The plan, unveiled last year, would move 547 workers for the USDA's Economic Research Service (ERS) and National Institute of Food and Agriculture (NIFA) divisions to Kansas City by September. Those services provide data used to make policy decisions, and support research on a wide range of issues affecting agriculture.
The USDA said the move would save taxpayers nearly $300 million over 15 years and bring the divisions closer to farmers, but critics have said it is part of the Trump administration's broader effort to weaken science.
President Donald Trump has been consistently criticized for instructing his administration to scrap or delay scientific research on issues such as climate change, the environment and healthcare, while rolling back regulation and promoting the fossil fuels industries.
"This is not a relocation. It is a demolition," Democratic Senator Debbie Stabenow said in a hearing of the Senate Agriculture Committee, adding that the USDA data showed at least 63% of the employees affected were planning to leave.
This will hurt the agency's scientific research capabilities, Stabenow said. "Rebuilding an entire workforce will take time. In the interim, these agencies will not have the capacity to do their important work."
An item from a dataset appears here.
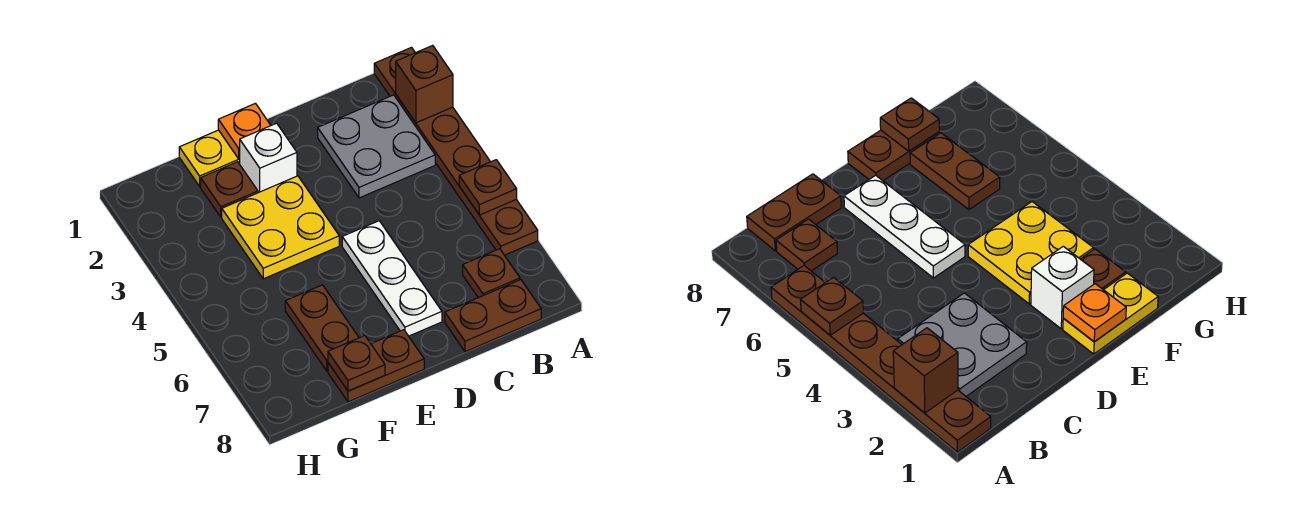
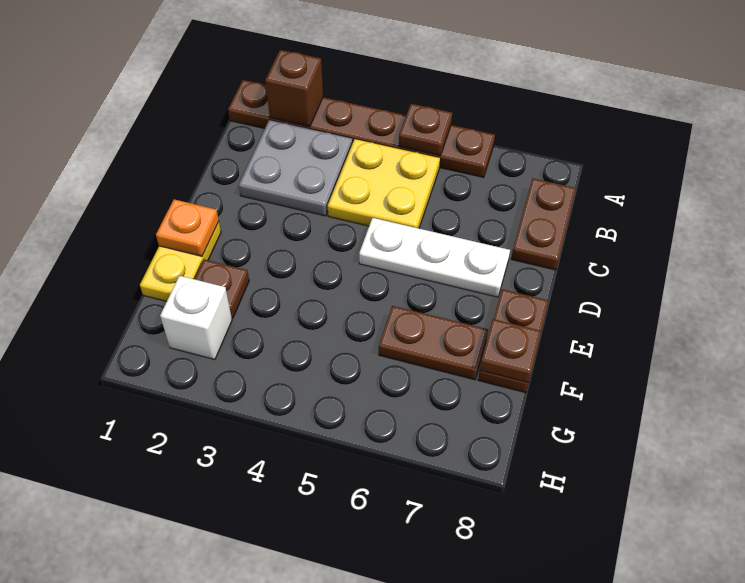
brown 1x1 plate [463,249,520,298] -> none
white 1x1 brick [240,123,297,193] -> white 1x1 brick moved to [160,276,232,360]
yellow 2x2 plate [222,176,339,279] -> yellow 2x2 plate moved to [328,139,440,228]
Democratic Senator Patrick Leahy from Vermont said: "The move has already dealt a significant blow to the Department's scientific and economic research capacity, and many employees in these agencies will tell you they believe this is the intent: to undermine research."
The USDA has defended the move.
"I can assure you, we will seek more opportunities to expand the influence of ERS," Scott Hutchins, USDA Deputy Under Secretary for Research, Education and Economics. "This is our goal, to make this an opportunity to allow this agency to grow and be sustainable in the long-term," he told the hearing.